I’ll admit there was a time when I thought I’d never need to learn fuel injection. I envisioned every hot rod, muscle car, or project car I’d ever own with a Holley carb perched proudly on the intake manifold. But, if I’m going to one day be the cool car dad who passes on a legacy of wrenching to his kids, I’m going to have to wrap my head around all this newfangled technology.
The first step in that direction was to attend a fuel-injection training course at Westech Performance that was put on by the good guys at FAST (Fuel Air Spark Technology). The class was lead by FAST’s David Page, who not only had a few profound thoughts about fuel injection, but also did a fantastic job of disseminating the modern technical vernacular and electronic wizardry to a room full of old-school carb guys. I can honestly say that after two days of classroom presentations and watching David work his magic on the engine dyno, I walked away with a much more in-depth understanding of how electronic injection works on a fundamental level and the benefits it can add to classic car ownership and racing alike.

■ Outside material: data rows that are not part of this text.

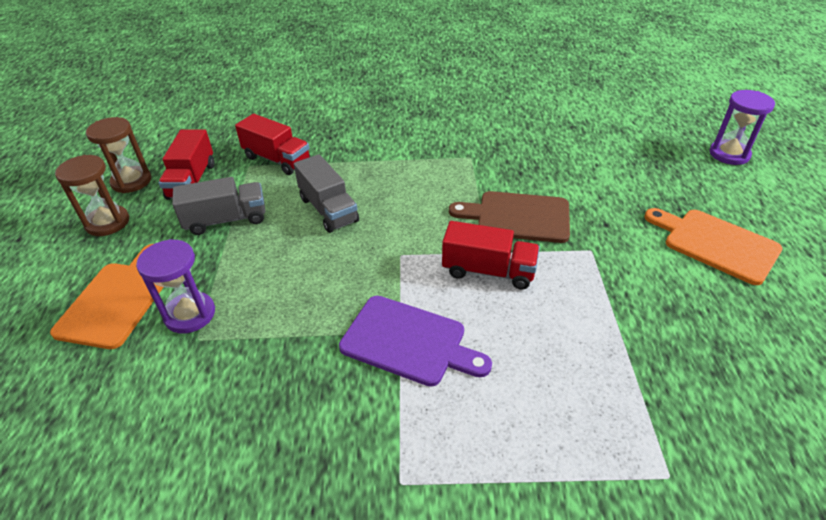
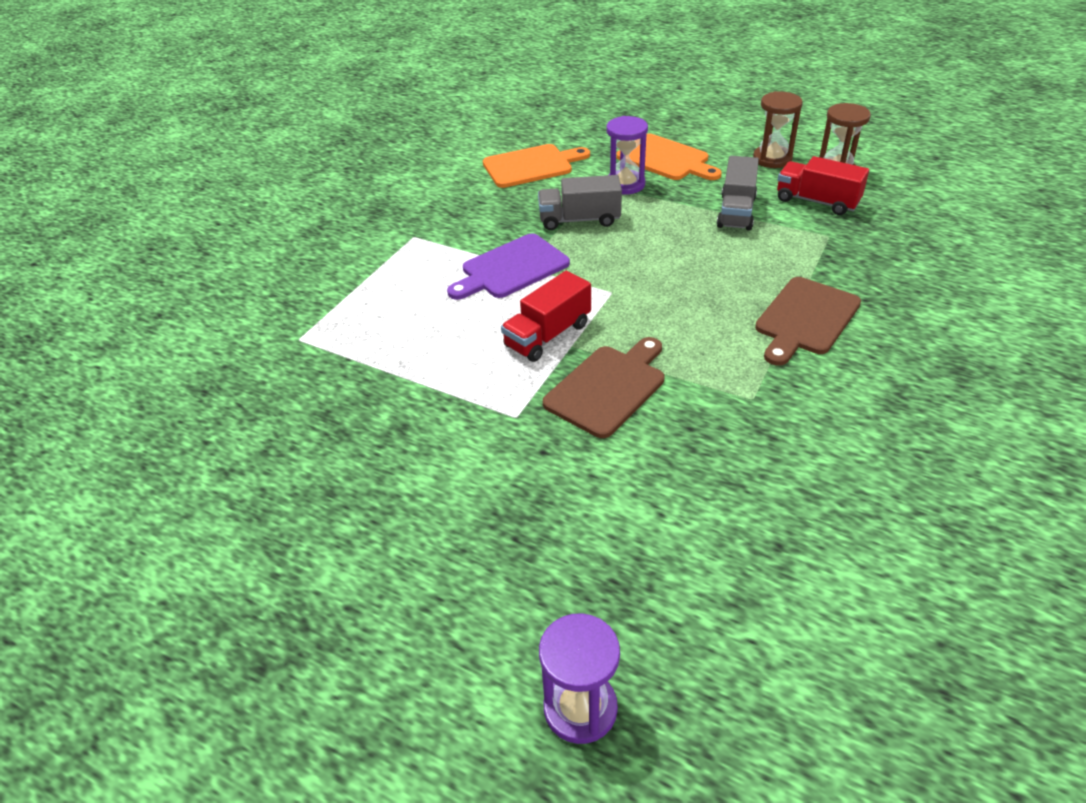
camera: 120 degrees right, 0 degrees up
red truck [235,114,310,175] -> none
grey truck [294,154,359,233] -> grey truck moved to [538,175,622,230]
orange cutting board [644,208,783,285] -> orange cutting board moved to [483,144,590,188]
none -> brown cutting board [755,277,861,366]

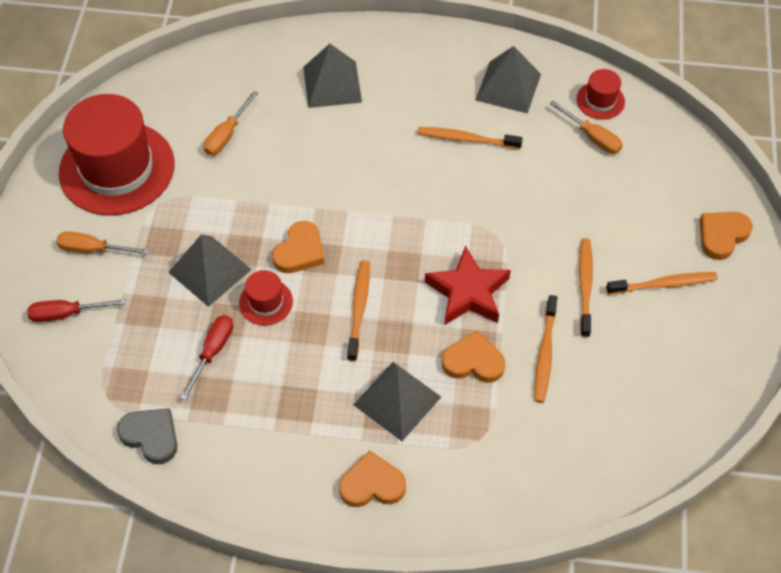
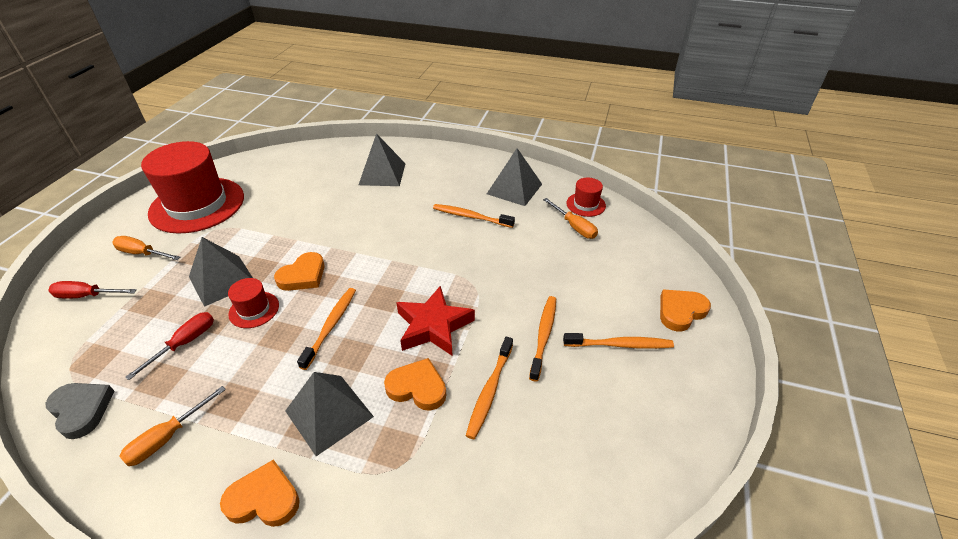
camera: 10 degrees right, 15 degrees down
orange screwdriver [204,91,258,155] -> orange screwdriver moved to [120,386,226,466]

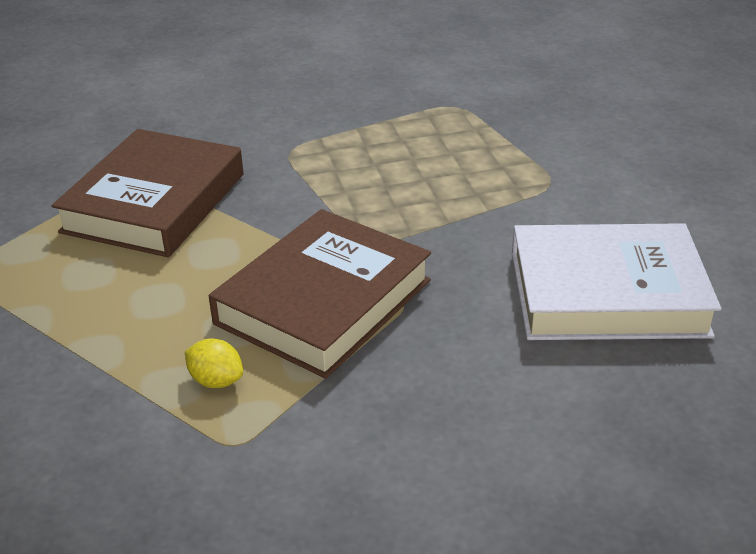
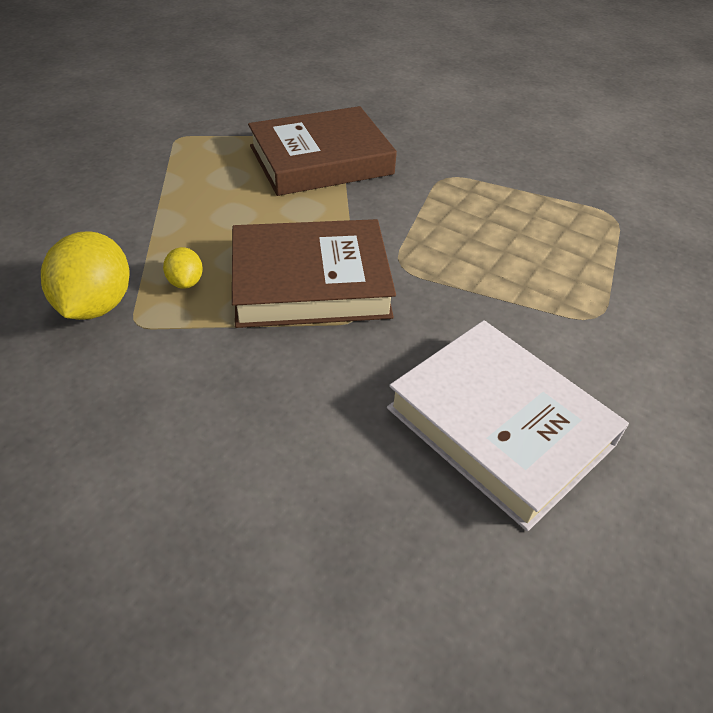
camera: 45 degrees right, 10 degrees up
none -> yellow lemon [41,231,130,320]

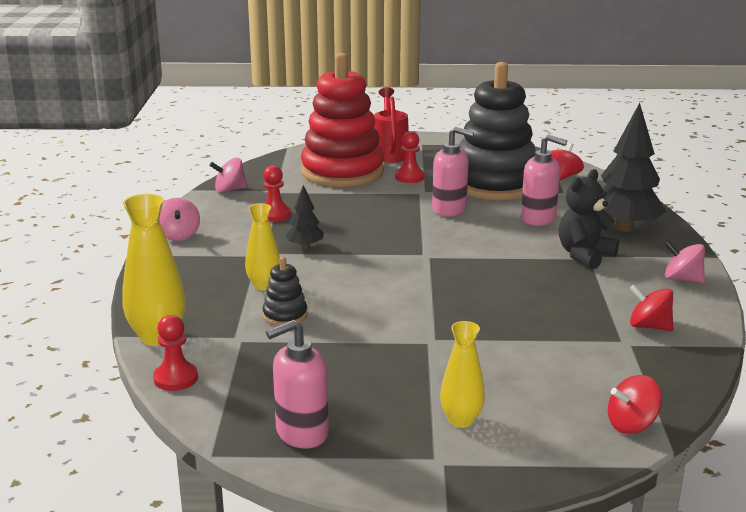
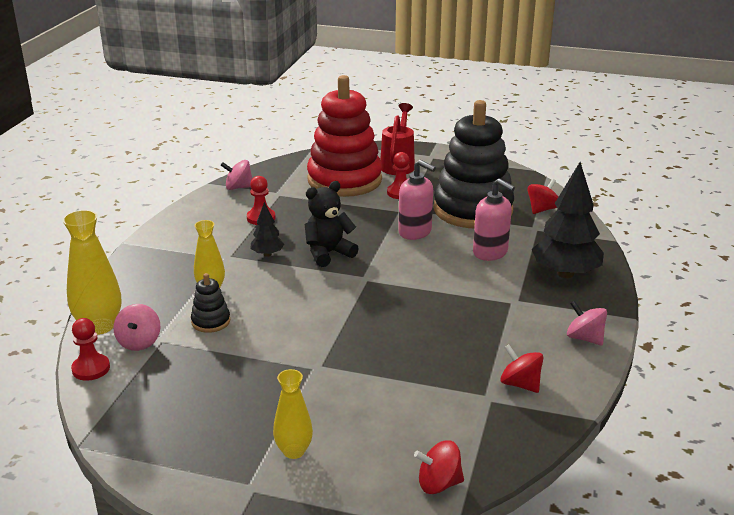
camera: 15 degrees right, 5 degrees up
pink spinning top [160,198,200,241] -> pink spinning top moved to [113,304,160,351]
pink soap dispenser [266,320,329,449] -> none
black teddy bear [559,169,619,269] -> black teddy bear moved to [305,181,359,267]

One of the most interesting takeaways from the presentation was that all of the knowledge amassed from years of tuning carbs isn’t lost upon moving to fuel injection. In fact, the vast majority of it transfers directly over. The numbers on a fuel table are in many ways just carburetor jet sizes, determined by engine load and rpm. And, tuning a carburetor’s accelerator pump transitions directly into tuning acceleration enrichment tables. Oh, and spark timing is still … well, it’s still just spark timing—only there is far less chance of getting shocked from a faulty plug wire when you’re nestled safely behind a keyboard. I’ve come to understand that fuel injection is just a modern twist on something most of us hot rodders already understand, and that at the end of the day whatever is underneath that guise of digital control, is the same engine we’ve been wrenching on for years.
There’s nothing wrong with carburetors and don’t let anyone tell you otherwise. They have a well-deserved place in restorations, racing, and especially street cars. But don’t think for one second you aren’t capable of learning how fuel injection works.
In David’s words, “You can either be scared of fuel injection or you can educate yourself on how it works.” I think I’ll stick with the latter.